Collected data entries
>>>

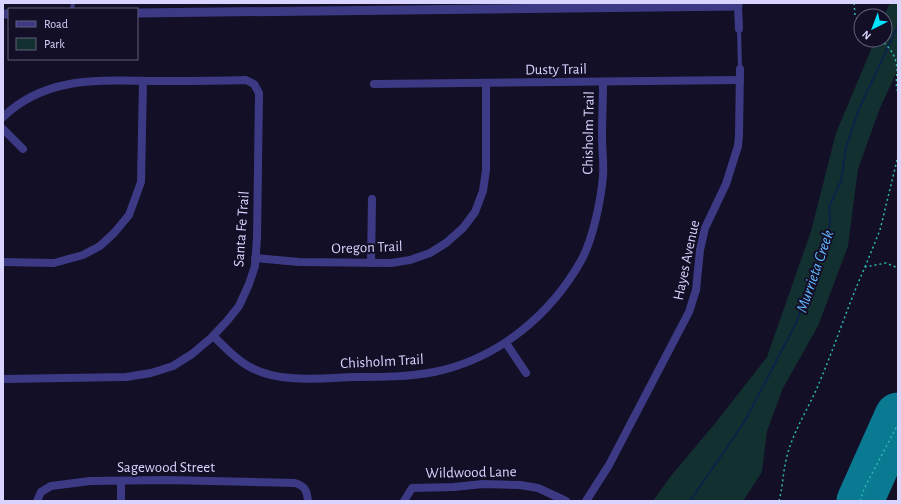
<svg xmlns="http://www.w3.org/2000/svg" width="901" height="504" font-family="'Alegreya Sans',sans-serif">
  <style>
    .green { fill: #12302f }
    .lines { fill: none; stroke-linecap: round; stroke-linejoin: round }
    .stream { stroke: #0c2248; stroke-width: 2 }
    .runway { stroke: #0a7a92; stroke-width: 47 }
    .path { stroke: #2fb8b0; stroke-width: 1.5; stroke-dasharray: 2 3; stroke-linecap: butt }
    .service { stroke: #3d3a85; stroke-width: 4 }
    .minor { stroke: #3d3a85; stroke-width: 8 }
    .tertiary { stroke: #3d3a85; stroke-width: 9 }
    .labels { text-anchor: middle; stroke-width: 4; stroke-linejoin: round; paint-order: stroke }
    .street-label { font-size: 15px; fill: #d9d4ff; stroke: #130f26 }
    .water-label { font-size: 16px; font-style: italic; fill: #62b6ff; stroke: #130f26 }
  </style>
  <rect width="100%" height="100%" fill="#130f26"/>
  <!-- green -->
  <polygon class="green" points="890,3 898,3 898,69 880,108 858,169 848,246 818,326 783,388 767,431 762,472 743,501 653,501 670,477 717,421 767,357 811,231 836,133 875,40 885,40 884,16"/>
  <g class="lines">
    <!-- stream -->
    <polyline class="stream" points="690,501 745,421 796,323 827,238 830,224 829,207 841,181 846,148 858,111 898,26"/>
    <!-- runway -->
    <polyline class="runway" points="860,501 898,416"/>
    <!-- path -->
    <g class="path">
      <polyline points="854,3 855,15 861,27"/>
      <path d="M880,40C890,46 897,58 897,70C897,77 895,85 898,92"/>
      <polyline points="865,267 880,230 898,156"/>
      <path d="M779,501C783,486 783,471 787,456C794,429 810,406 820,381C836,343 848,305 865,267L886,263L898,268"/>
      <polyline points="860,501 864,489 898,424"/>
    </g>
    <!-- service -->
    <g class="service">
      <polyline points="72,9 73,3"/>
      <polyline points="739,29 740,69"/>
    </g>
    <!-- minor -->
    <g class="minor">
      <polyline points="738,6 739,29"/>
      <polyline points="374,84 740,80"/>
      <path d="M3,117C48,74 103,81 160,81C188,81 217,81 246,80L254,84L259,93L257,238L255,266L249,284L239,306L227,321L211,338L192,354L173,366L151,373L126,377L3,379"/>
      <polyline points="3,129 23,149"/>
      <polyline points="255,258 299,262 391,263 410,260 430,253 446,243 463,228 475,212 483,191 486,170 486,84"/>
      <polyline points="3,262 54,263 83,255 100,246 114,233 129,215 141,182 143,81"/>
      <polyline points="371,263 372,199"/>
      <path d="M213,336C224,346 235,359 248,366C279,384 321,378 355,377C382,377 408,377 434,372C498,359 551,315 582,259C593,238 601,200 603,176C604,163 602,150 602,137C602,119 603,100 603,82"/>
      <polyline points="506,343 526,373"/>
      <path d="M37,501L41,492L51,486L90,481L166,480L295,483C305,486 307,491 308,501"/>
      <polyline points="121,501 121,481"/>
      <polyline points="404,501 412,488 454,487 483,484 520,485 538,488 566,501"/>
      <polyline points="586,501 609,465 689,312 696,290 700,250 705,228 726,184 738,146 739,135 740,69"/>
    </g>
    <!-- tertiary -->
    <g class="tertiary">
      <polyline points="137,13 738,6 738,3"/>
      <polyline points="3,14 9,14"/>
    </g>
  </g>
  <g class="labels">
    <!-- street labels -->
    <g class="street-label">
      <text transform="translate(556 69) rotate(-1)" y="5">Dusty Trail</text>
      <text transform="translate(588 133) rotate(-89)" y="5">Chisholm Trail</text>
      <text transform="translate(241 229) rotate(-86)" y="5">Santa Fe Trail</text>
      <text transform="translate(367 247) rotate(-2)" y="5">Oregon Trail</text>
      <text transform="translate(686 260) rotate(-78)" y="5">Hayes Avenue</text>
      <text transform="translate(382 361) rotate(-3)" y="5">Chisholm Trail</text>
      <text x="166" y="472">Sagewood Street</text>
      <text transform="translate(471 472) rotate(-1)" y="5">Wildwood Lane</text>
    </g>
    <!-- water labels -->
    <g class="water-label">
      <text transform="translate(814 271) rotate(-71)" y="6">Murrieta Creek</text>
    </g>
  </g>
  <!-- border -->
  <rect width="901" height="504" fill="none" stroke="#d9d4ff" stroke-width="8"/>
  <!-- legend -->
  <rect x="8" y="8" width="130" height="52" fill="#130f26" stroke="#625e7d"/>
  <rect x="16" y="21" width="20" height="6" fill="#3d3a85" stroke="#625e7d"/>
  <text x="44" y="28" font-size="12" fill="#d9d4ff">Road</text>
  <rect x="16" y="38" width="20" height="12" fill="#12302f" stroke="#625e7d"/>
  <text x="44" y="48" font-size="12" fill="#d9d4ff">Park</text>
  <!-- north arrow -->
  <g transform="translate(873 28) rotate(222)"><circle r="19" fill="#130f26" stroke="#625e7d"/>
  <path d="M0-3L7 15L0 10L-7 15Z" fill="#00e5ff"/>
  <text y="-6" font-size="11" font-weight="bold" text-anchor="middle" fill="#d9d4ff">N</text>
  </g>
</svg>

<<<

ASSIGNMENT
Go through the records above and return every line that holds the string "lines".

EXPECTED ANSWER
    .lines { fill: none; stroke-linecap: round; stroke-linejoin: round }
  <g class="lines">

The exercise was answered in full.